(DATA FOR THIS TASK)

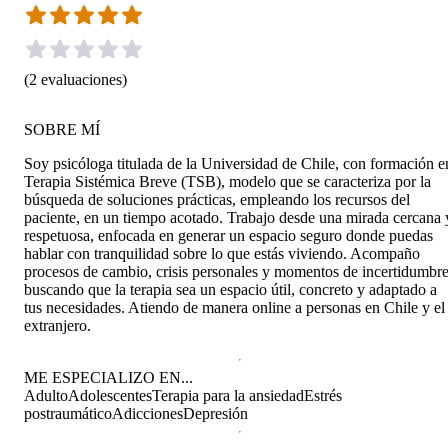
(
2
evaluaciones
)
SOBRE MÍ
Soy psicóloga titulada de la Universidad de Chile, con formación e
Terapia Sistémica Breve (TSB), modelo que se caracteriza por la
búsqueda de soluciones prácticas, empleando los recursos del
paciente, en un tiempo acotado. Trabajo desde una mirada cercana 
respetuosa, enfocada en generar un espacio seguro donde puedas
hablar con tranquilidad sobre lo que estás viviendo. Acompaño
procesos de cambio, crisis personales y momentos de incertidumbre
buscando que la terapia sea un espacio útil, concreto y adaptado a
tus necesidades. Atiendo de manera online a personas en Chile y el
extranjero.
ME ESPECIALIZO EN...
Adulto
Adolescentes
Terapia para la ansiedad
Estrés
postraumático
Adicciones
Depresión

(End DATA FOR THIS TASK)

● **TO DO**: From the first line to the last, set down the records exactly, leaving out images.

● **ANSWER TO THIS EXERCISE**:
(
2
evaluaciones
)
SOBRE MÍ
Soy psicóloga titulada de la Universidad de Chile, con formación e
Terapia Sistémica Breve (TSB), modelo que se caracteriza por la
búsqueda de soluciones prácticas, empleando los recursos del
paciente, en un tiempo acotado. Trabajo desde una mirada cercana 
respetuosa, enfocada en generar un espacio seguro donde puedas
hablar con tranquilidad sobre lo que estás viviendo. Acompaño
procesos de cambio, crisis personales y momentos de incertidumbre
buscando que la terapia sea un espacio útil, concreto y adaptado a
tus necesidades. Atiendo de manera online a personas en Chile y el
extranjero.
ME ESPECIALIZO EN...
Adulto
Adolescentes
Terapia para la ansiedad
Estrés
postraumático
Adicciones
Depresión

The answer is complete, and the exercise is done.